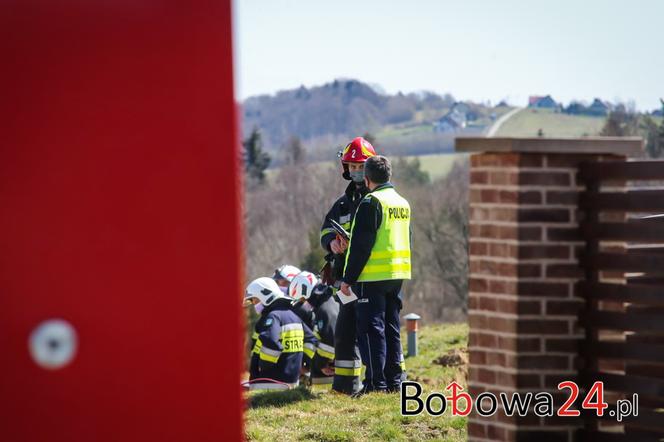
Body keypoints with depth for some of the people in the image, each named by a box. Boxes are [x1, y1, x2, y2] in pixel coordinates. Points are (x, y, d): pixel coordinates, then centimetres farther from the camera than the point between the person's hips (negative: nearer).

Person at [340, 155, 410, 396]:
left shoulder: (371, 203, -12)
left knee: (371, 329, -4)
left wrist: (348, 279, -12)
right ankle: (394, 380, 16)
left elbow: (361, 246, -16)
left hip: (373, 276, -8)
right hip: (398, 276, 8)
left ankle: (376, 382, -6)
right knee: (391, 328, 14)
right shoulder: (403, 203, 14)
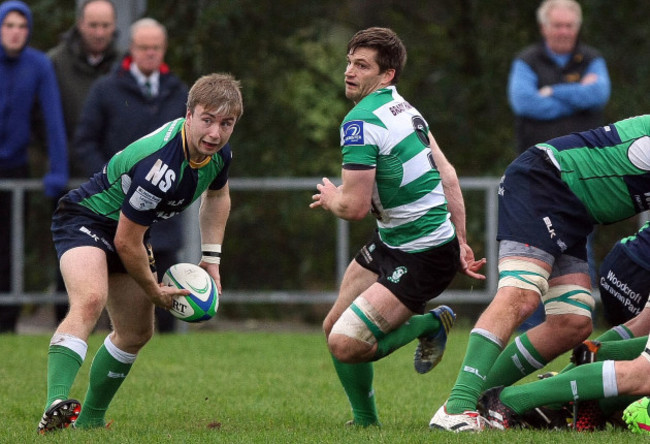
===============
TASK PROMPT:
Copy out every item above line for line, without any changes, and omit the pictures.

OUTPUT FOR THIS TASK:
Body keypoints with depth for some of the people in the image, each named by a box. Boxes are [x1, y1, x2, y2] in pixel coordinates. Points are (x, y, d): pixel coordinates, then centimetres farther from the camera than the point between the person's hips (negative: nearer).

Person at [340, 155, 410, 396]:
left shoulder: (371, 203, -12)
left knee: (371, 329, -4)
left wrist: (348, 279, -12)
right ankle: (394, 380, 16)
left elbow: (361, 246, -16)
left hip: (373, 276, -8)
right hip: (398, 276, 8)
left ankle: (376, 382, -6)
right knee: (391, 328, 14)
right shoulder: (403, 203, 14)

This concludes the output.